The dollar steadied on Friday and stocks edged higher ahead of payroll data that could show more evidence of a strengthening U.S. recovery and give investors a reason to push more money into riskier assets.
The FTSEurofirst 300 index of leading European companies rose 0.1% in early trade, echoing a slightly firmer tone in Asia, but U.S. stock index futures slipped 0.2%.
The euro was largely unchanged against the dollar after two days of gains, supported overnight by talk that the European Central Bank of was buying bonds of peripheral countries such as Ireland and Portugal.
With the euro holding at $1.3225 above its 200-day moving average despite the euro zone fiscal crisis, investors ahead of the U.S. payrolls report put cash to work in stock markets, lifting Japan's Nikkei share average briefly to a 6-month intraday high and propelling technology shares.
"We expect the Bureau of Labor Statistics' (BLS) to report that the employment situation improved further last month. Indeed, the largest Census-adjusted job gain since April, along with a dip in the jobless rate, should buoy consumers' spirits and purchases during the holiday shopping season," Brian Jones, senior economist with Societe Generale in New York, said in a note.
The Nikkei closed 0.1% higher, driven mainly by buying of technology stocks such as Canon, which rose 1.5%.

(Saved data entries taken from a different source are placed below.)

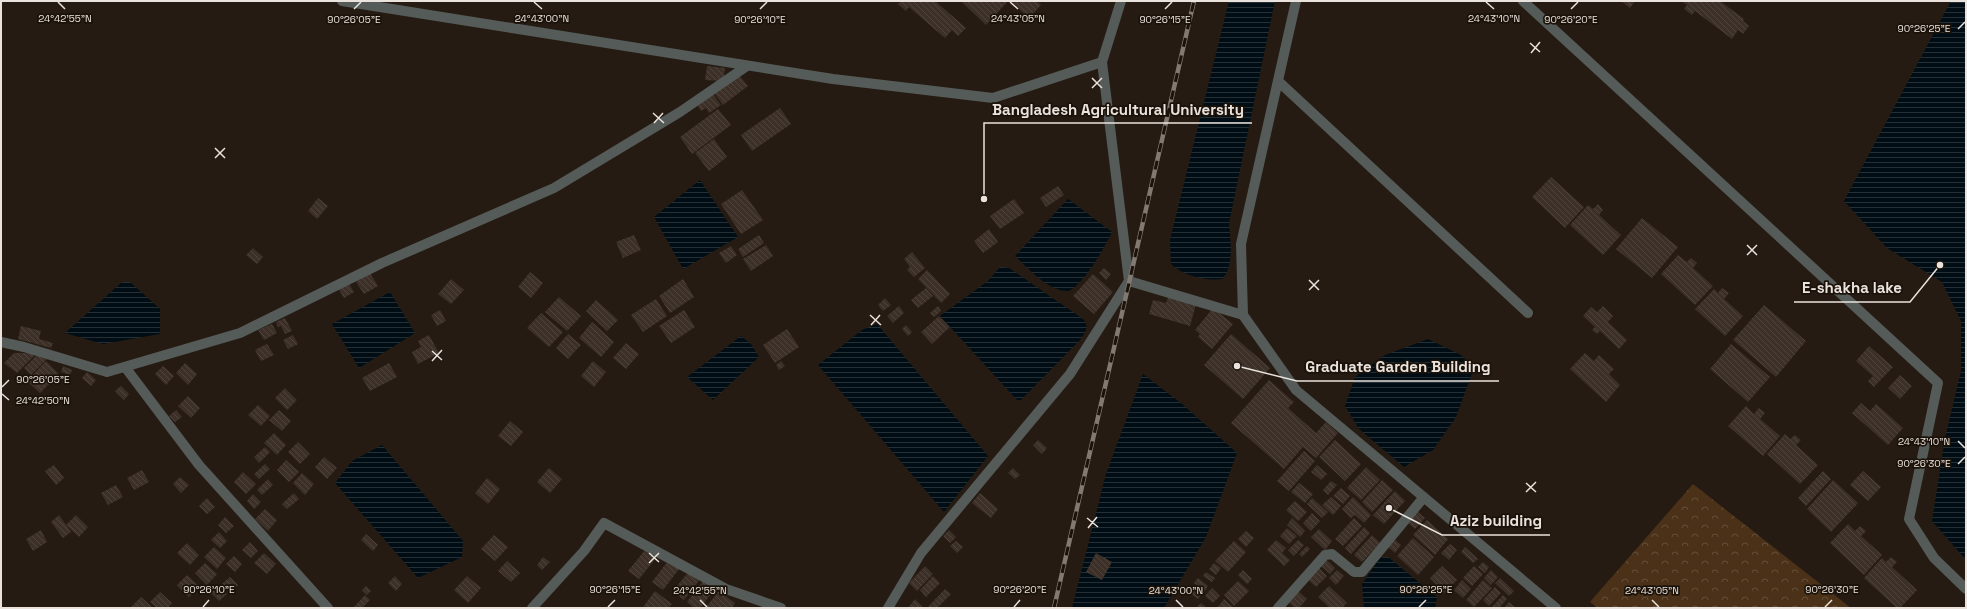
<svg xmlns="http://www.w3.org/2000/svg" width="1967" height="609" viewBox="0 0 1967 609" font-family="'Space Grotesk',sans-serif">
<style>
.forest{fill:url(#forest-crowns)}
.water{fill:url(#water-rules)}
.building{fill:url(#building-back-hatch)}
.lines{fill:none;stroke-linecap:round;stroke-linejoin:round}
.minor{stroke:#555b58;stroke-width:10}
.rail-casing{stroke:#827972;stroke-width:4.5}
.rail{stroke:#1b1209;stroke-width:3;stroke-dasharray:9;stroke-linecap:butt}
.ticks{fill:none;stroke:#eae3dd;stroke-width:1.5}
.ticks-label{font-size:10px;text-anchor:middle;fill:#eae3dd;stroke:#1b1209;stroke-width:3.5;stroke-linejoin:round;paint-order:stroke}
.leader{fill:none;stroke:#eae3dd;stroke-width:1.5}
.callout-dot{fill:#eae3dd;stroke:#1b1209;stroke-width:1.5}
.callout-label{font-size:15px;text-anchor:middle;font-weight:bold;fill:#eae3dd;stroke:#1b1209;stroke-width:3.5;stroke-linejoin:round;paint-order:stroke}
</style>
<defs>
<pattern id="forest-crowns" width="20" height="18" patternUnits="userSpaceOnUse"><rect width="20" height="18" fill="#4a3118"/><path d="M2 6a3 3 0 1 1 6 0M12 15a3 3 0 1 1 6 0" fill="none" stroke="#644f39"/></pattern>
<pattern id="water-rules" width="6" height="5" patternUnits="userSpaceOnUse"><rect width="6" height="5" fill="#000d14"/><path d="M0 2.5h6" fill="none" stroke="#253036"/></pattern>
<pattern id="building-back-hatch" width="6" height="6" patternUnits="userSpaceOnUse"><rect width="6" height="6" fill="#3c3028"/><path d="M-1 5l2 2M0 0l6 6M5-1l2 2" fill="none" stroke="#4f443c"/></pattern>
</defs>
<rect width="100%" height="100%" fill="#251b12"/>
<path class="forest" d="M1693,484L1851,608H1598L1590,602Z"/>
<path class="water" d="M1229,1H1275L1229,223C1230,239 1235,266 1222,279C1206,281 1183,276 1171,264L1170,240Z
M1951,1H1966V560L1932,521L1945,438L1961,371V321L1942,282L1887,248L1844,201Z
M700,180L738,237L683,269L654,217Z
M1068,199L1112,232C1103,250 1086,281 1069,291C1049,292 1029,269 1015,256Z
M1000,267L1009,268L1083,319C1090,327 1085,332 1080,340L1021,400H1017L940,316L988,281Z
M122,282H130L160,309V334L103,344L65,333Z
M390,292L415,333L359,368L332,324Z
M877,324L988,456L944,512L818,365L862,330Z
M741,336L751,344L759,357L713,400L687,377Z
M1428,339L1461,355L1474,368L1456,417L1433,450L1404,467L1359,429L1345,406L1355,377L1385,355Z
M1143,374L1182,404L1237,453L1206,537L1164,608H1072L1106,474Z
M382,445L463,541L462,557L418,578L335,483L352,461Z
M1388,557L1437,597L1435,608H1364L1362,584L1380,558Z"/>
<path class="building" d="M901,1H935L966,28L958,36L952,30L945,38L909,7L906,11L898,4Z
M961,1H1008L986,25Z
M1010,1H1037L1041,5L1029,18Z
M1621,1H1635L1630,8Z
M1681,1H1720L1744,19L1743,21L1749,26L1743,34L1738,30L1732,39L1695,11L1692,15L1684,9L1687,5Z
M707,66L725,68L723,81L705,80Z
M739,75L748,86L723,105L714,93Z
M712,93L721,105L709,113L706,108L701,111L697,105Z
M780,108L791,124L752,151L741,135Z
M718,109L731,125L692,154L680,137Z
M714,139L727,157L709,171L695,153Z
M1551,177L1584,207L1565,228L1532,197Z
M1058,186L1064,195L1046,207L1040,198Z
M742,190L763,220L741,234L721,204Z
M318,198L328,206L317,219L308,211Z
M1014,199L1024,213L1000,229L990,216Z
M1598,204L1603,210L1599,215L1621,235L1603,255L1570,225L1588,205L1593,209Z
M1642,218L1678,247L1652,278L1616,249Z
M989,229L998,242L983,253L974,241Z
M634,235L641,250L623,258L616,242Z
M759,235L764,243L743,257L738,249Z
M766,245L773,256L751,271L743,259Z
M731,246L737,255L726,263L719,253Z
M253,248L263,257L257,264L246,255Z
M912,252L925,268L914,277L907,270L910,267L904,259Z
M1678,255L1687,262L1691,258L1697,263L1693,268L1713,286L1695,305L1661,274Z
M1104,268L1111,274L1106,280L1099,273Z
M927,270L950,294L941,303L918,279Z
M530,272L543,283L531,298L518,287Z
M370,273L378,286L364,294L356,282Z
M1093,274L1113,292L1094,314L1073,296Z
M451,279L464,290L451,304L438,294Z
M683,279L694,297L670,313L659,296Z
M348,282L354,292L344,298L338,288Z
M926,288L933,296L918,308L911,300Z
M1722,288L1729,293L1724,299L1743,316L1725,336L1695,309L1714,289L1718,293Z
M559,297L581,316L567,331L545,312Z
M1168,297L1196,304L1190,326L1149,314L1153,300L1166,303Z
M885,298L891,305L883,311L878,305Z
M656,299L667,316L643,332L631,315Z
M596,300L618,320L607,331L586,311Z
M1764,305L1806,341L1776,377L1733,340Z
M899,306L904,313L893,323L887,316Z
M938,306L941,311L934,317L930,313Z
M1603,306L1613,316L1608,322L1627,340L1619,349L1600,331L1597,334L1592,330L1595,327L1583,316L1591,307L1597,312Z
M1213,308L1233,324L1212,349L1198,337L1200,334L1195,330Z
M440,310L446,321L437,326L431,315Z
M684,310L695,327L671,343L659,326Z
M541,313L563,332L549,347L527,328Z
M939,316L950,327L932,344L921,332Z
M285,318L292,331L285,334L281,326L278,327L276,322Z
M592,322L614,342L601,357L579,338Z
M272,324L277,333L264,340L258,330Z
M906,325L912,332L908,336L902,329Z
M21,326L41,331L39,339L53,343L51,348L18,339Z
M787,329L799,347L775,363L763,345Z
M568,334L581,345L568,359L556,348Z
M1231,334L1270,368L1243,399L1204,365Z
M293,335L298,344L288,349L283,340Z
M429,335L439,353L418,364L412,352L421,347L418,341Z
M626,343L639,354L626,369L613,358Z
M267,344L274,355L261,361L255,350Z
M1731,344L1770,377L1748,402L1710,369Z
M1869,346L1893,367L1874,387L1868,381L1873,376L1856,361Z
M14,353H31L35,355L17,373L4,363Z
M1585,353L1594,361L1599,355L1614,369L1609,374L1620,385L1606,402L1570,369Z
M37,355L48,358L31,375L24,368Z
M46,361L59,374L40,393L27,381Z
M593,361L606,372L594,387L581,376Z
M781,361L785,366L779,370L776,365Z
M185,363L197,374L188,385L176,373Z
M389,363L397,377L370,391L362,378Z
M63,366L72,370L70,375L61,372Z
M163,366L174,376L166,385L155,374Z
M87,372L96,380L91,386L82,378Z
M1900,375L1912,386L1900,399L1888,388Z
M1269,380L1294,402L1288,408L1316,433L1326,422L1338,433L1316,458L1303,447L1284,469L1231,423Z
M121,386L129,394L124,400L115,391Z
M285,388L297,400L287,410L275,398Z
M188,396L200,408L191,418L178,406Z
M1861,403L1870,411L1876,404L1903,428L1888,445L1852,413Z
M258,405L270,416L261,426L248,415Z
M1746,406L1754,414L1759,408L1765,413L1760,419L1780,436L1763,456L1728,426Z
M176,410L182,417L175,422L169,416Z
M279,410L291,421L282,431L269,420Z
M510,421L523,432L511,446L498,436Z
M274,433L286,445L277,455L264,443Z
M1785,434L1790,439L1795,435L1801,440L1796,445L1818,465L1800,484L1767,454Z
M1038,440L1047,448L1042,454L1033,445Z
M1335,440L1361,464L1345,481L1319,457Z
M298,442L310,454L300,464L288,452Z
M265,447L270,452L259,463L254,457Z
M1304,451L1315,461L1289,491L1277,481Z
M324,457L337,468L327,479L315,467Z
M286,460L299,472L289,482L277,470Z
M265,464L270,469L259,479L254,474Z
M54,465L64,478L56,485L45,471Z
M1317,465L1327,474L1321,480L1311,472Z
M1366,467L1380,480L1361,500L1347,488Z
M549,468L562,479L550,493L537,482Z
M1013,468L1020,475L1015,479L1008,473Z
M142,470L149,482L134,490L127,478Z
M1823,471L1831,479L1806,506L1798,498Z
M1863,471L1881,487L1868,501L1850,485Z
M243,472L256,484L246,494L234,482Z
M302,473L314,484L305,495L293,483Z
M180,477L189,485L181,493L173,484Z
M487,478L500,489L488,504L475,493Z
M268,479L273,485L262,495L257,490Z
M1382,480L1393,490L1372,512L1362,502Z
M1833,480L1858,503L1831,532L1807,509Z
M1331,481L1337,485L1328,495L1323,490Z
M1299,483L1313,494L1305,503L1291,492Z
M116,485L123,497L108,505L101,493Z
M1341,488L1350,496L1343,504L1333,496Z
M1395,491L1405,501L1384,524L1373,515Z
M294,493L299,499L287,509L282,504Z
M980,493L998,509L991,518L972,503Z
M253,494L261,502L254,509L247,501Z
M1331,497L1341,506L1333,515L1322,505Z
M1353,497L1371,515L1364,523L1355,515L1351,518L1342,509Z
M207,498L215,507L207,514L199,506Z
M1312,498L1328,512L1322,518L1307,504Z
M1295,501L1307,512L1298,521L1286,510Z
M265,509L277,520L268,531L255,519Z
M1418,512L1425,518L1415,529L1408,523Z
M1312,513L1320,521L1311,531L1303,523Z
M59,515L71,532L63,538L51,522Z
M76,515L88,527L79,537L66,525Z
M225,517L234,526L226,533L218,525Z
M1292,518L1305,531L1300,537L1287,525Z
M1354,518L1362,526L1343,546L1335,539Z
M1427,520L1448,539L1435,555L1413,535Z
M1848,524L1855,531L1860,526L1866,531L1861,536L1882,555L1864,575L1830,543Z
M1364,527L1370,533L1351,554L1345,548Z
M1287,528L1297,536L1289,544L1280,536Z
M1319,529L1332,541L1325,550L1311,537Z
M41,530L47,542L33,551L26,539Z
M949,530L956,537L950,543L943,536Z
M1246,531L1254,538L1246,547L1238,539Z
M219,532L227,541L220,548L211,540Z
M366,534L378,545L373,551L361,540Z
M494,535L508,547L495,561L481,549Z
M1372,535L1380,543L1362,562L1354,555Z
M1413,538L1434,557L1418,575L1397,556Z
M1394,539L1401,545L1395,553L1388,547Z
M1276,540L1286,548L1282,553L1290,560L1284,566L1267,550Z
M1298,540L1304,545L1294,556L1288,550Z
M956,541L963,547L957,553L950,546Z
M1234,541L1246,552L1228,572L1215,561Z
M250,542L258,551L251,558L242,550Z
M187,543L199,555L190,565L177,553Z
M1450,544L1457,550L1449,560L1441,553Z
M1307,546L1310,549L1302,557L1299,554Z
M214,547L226,558L217,569L204,557Z
M1465,547L1478,559L1473,563L1461,552Z
M645,550L656,558L639,579L628,571Z
M264,553L276,564L267,574L254,563Z
M1096,553L1112,562L1102,580L1086,572Z
M234,556L242,564L235,572L226,564Z
M543,557L550,562L542,570L537,565Z
M1891,557L1897,562L1892,567L1917,590L1900,608H1897L1864,578L1882,558L1886,562Z
M1326,559L1335,568L1330,574L1320,565Z
M507,561L520,573L511,582L498,571Z
M668,561L679,569L663,590L652,582Z
M1483,562L1489,567L1485,573L1478,567Z
M205,563L217,574L207,585L195,573Z
M1214,563L1221,568L1216,575L1209,569Z
M925,566L933,574L917,591L909,583Z
M1442,566L1457,580L1444,593L1430,578Z
M1474,566L1483,574L1472,586L1463,578Z
M1318,567L1327,576L1316,587L1307,579Z
M690,570L701,578L684,600L673,591Z
M1243,570L1252,579L1247,584L1238,575Z
M1337,570L1344,576L1336,585L1329,578Z
M1491,570L1498,577L1491,585L1484,578Z
M1206,572L1215,578L1212,582L1203,576Z
M187,575L199,586L189,597L177,585Z
M395,576L402,584L396,591L388,583Z
M467,576L481,588L468,603L454,590Z
M933,576L940,583L926,597L920,590Z
M230,577L238,585L231,593L222,584Z
M1198,578L1208,586L1205,591L1194,583Z
M1500,578L1514,591L1509,596L1495,583Z
M1462,580L1471,589L1463,598L1454,590Z
M1483,580L1492,588L1474,607L1466,600Z
M703,581L714,590L700,608H694L687,602Z
M1238,581L1249,591L1234,606L1224,595Z
M218,585L227,594L219,601L211,593Z
M1193,585L1203,592L1198,599L1188,592Z
M366,586L371,591L367,595L362,590Z
M1329,586L1347,603L1342,608H1330L1318,597Z
M1495,587L1501,593L1489,606L1483,600Z
M1212,588L1220,596L1213,603L1205,596Z
M945,589L951,594L937,608H927Z
M1297,590L1307,599L1299,608H1295L1287,601Z
M655,591L672,604L668,608L643,607Z
M719,591L735,603L732,608L706,607Z
M160,592L172,603L168,608H157L150,602Z
M365,595L370,600L362,608H353Z
M1503,595L1507,599L1499,608H1491Z
M141,597L153,608L131,607Z
M915,599L924,608H908Z
M1224,599L1234,608H1217Z
M1509,602L1516,608H1504Z
M1201,603L1207,608H1196Z"/>
<g class="lines">
<path class="minor" d="M342,1L833,79L993,98L1102,62L1121,1
M1296,1L1241,244L1243,315L1296,390L1556,608
M1523,1L1938,383L1909,519L1934,558L1966,589
M1102,62L1129,281L1243,315
M1278,81L1528,313
M1,342L24,347L107,372L240,333L382,263L554,188L680,112L747,66
M125,367L199,465L328,608
M532,608L584,551L604,523L726,589L781,608
M888,608L921,553L1070,374L1129,281
M1278,608L1325,555L1332,554L1354,572H1362L1424,497"/>
<defs>
<path id="rail" d="M1054,608L1194,1"/>
</defs>
<use href="#rail" class="rail-casing"/>
<use href="#rail" class="rail"/>
</g>
<path class="ticks" d="M58,2L65,9M534,2L542,9M1010,2L1018,9M1486,2L1494,9M354,9L361,2M760,9L767,2M1165,9L1172,2M1571,9L1578,2M1958,29L1965,22M1530,43L1540,52M1531,53L1540,42M1092,78L1102,88M1092,88L1102,78M653,113L664,123M654,123L663,113M215,148L225,158M215,158L225,148M1747,245L1757,255M1747,255L1757,245M1309,280L1319,290M1309,290L1319,280M870,315L881,325M871,325L880,315M432,351L442,360M432,361L442,350M2,387L9,380M2,394L9,400M1958,441L1965,448M1958,464L1965,457M1526,483L1536,492M1526,492L1536,482M1087,518L1098,527M1088,528L1097,517M649,553L659,562M649,563L659,553M700,600L707,607M1176,600L1183,607M1652,600L1659,607M203,607L209,600M608,607L615,600M1014,607L1020,600M1419,607L1426,600M1825,607L1832,600"/>
<g class="ticks-label">
<text x="65" y="22">24°42'55"N</text>
<text x="542" y="22">24°43'00"N</text>
<text x="1018" y="22">24°43'05"N</text>
<text x="1494" y="22">24°43'10"N</text>
<text x="760" y="23">90°26'10"E</text>
<text x="354" y="23">90°26'05"E</text>
<text x="1165" y="23">90°26'15"E</text>
<text x="1571" y="23">90°26'20"E</text>
<text x="1924" y="32">90°26'25"E</text>
<text x="43" y="383">90°26'05"E</text>
<text x="43" y="404">24°42'50"N</text>
<text x="1924" y="445">24°43'10"N</text>
<text x="1924" y="467">90°26'30"E</text>
<text x="209" y="593">90°26'10"E</text>
<text x="615" y="593">90°26'15"E</text>
<text x="1020" y="593">90°26'20"E</text>
<text x="1426" y="593">90°26'25"E</text>
<text x="1832" y="593">90°26'30"E</text>
<text x="700" y="594">24°42'55"N</text>
<text x="1176" y="594">24°43'00"N</text>
<text x="1652" y="594">24°43'05"N</text>
</g>
<path class="leader" d="M984 199L984 123H1252M1940 265L1910 302H1794M1237 366L1297 381H1499M1389 508L1442 535H1550"/>
<g class="callout-dot">
<circle cx="984" cy="199" r="4"/>
<circle cx="1940" cy="265" r="4"/>
<circle cx="1237" cy="366" r="4"/>
<circle cx="1389" cy="508" r="4"/>
</g>
<g class="callout-label">
<text x="1118" y="115">Bangladesh Agricultural University</text>
<text x="1852" y="293">E-shakha lake</text>
<text x="1398" y="372">Graduate Garden Building</text>
<text x="1496" y="526">Aziz building</text>
</g>
<rect width="1967" height="609" fill="none" stroke="#eae3dd" stroke-width="4"/>
</svg>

Around the region, tech-related shares rallied, partly on expectations for strong U.S. holiday sales. The Thomson Reuters same-store sales index, based on 27 retailers reporting, showed an increase of 6% for November, the biggest increase since September 2006.
Shares of Taiwan Semiconductor Manufacturing Co popped 3.2% to a 2-1/2-year high on trading volume that was 3 times its 30-day average.
For a second day, the technology sector also outperformed in the MSCI index of Asia Pacific stocks outside Japan. The MSCI index was up 0.5%, while the IT index climbed 1.9%. The broad index extended a 3.5% gain in the week, exceeding the weekly returns of Japanese stocks for the first time in three weeks.
The U.S. economy is forecast to have generated 140,000 new jobs in November, with signs of a sustained recovery in private sector hiring combined with solid auto sales and continued industrial growth boding well for the macro outlook.
The improving U.S. economic picture has been a factor lifting the entire U.S. government bond yield curve higher.
The benchmark 10-year U.S. Treasury yield edged down to 3% compared with a four-month high of 3.03% reached on Thursday. Since Monday, the yield has risen 16 basis points, half of the entire rise since November.
Though the U.S. labour market report will be centre stage on Friday, investors will also been watching for follow-through on Thursday's unexpected narrowing in the spread of higher risk European government bond yields over German bond yields.
Market chatter about the European Central Bank stepping into the market to buy bonds in tranches of as much as 100 mln euros of at-risk countries such Ireland and Portugal, as reported by the Financial Times, caused the Ireland/Germany 10-year yield spread to narrow to 590 basis points, the least in two weeks.
The Portugal/Germany 10-year yield spread was at 352 basis points, the narrowest since October 28.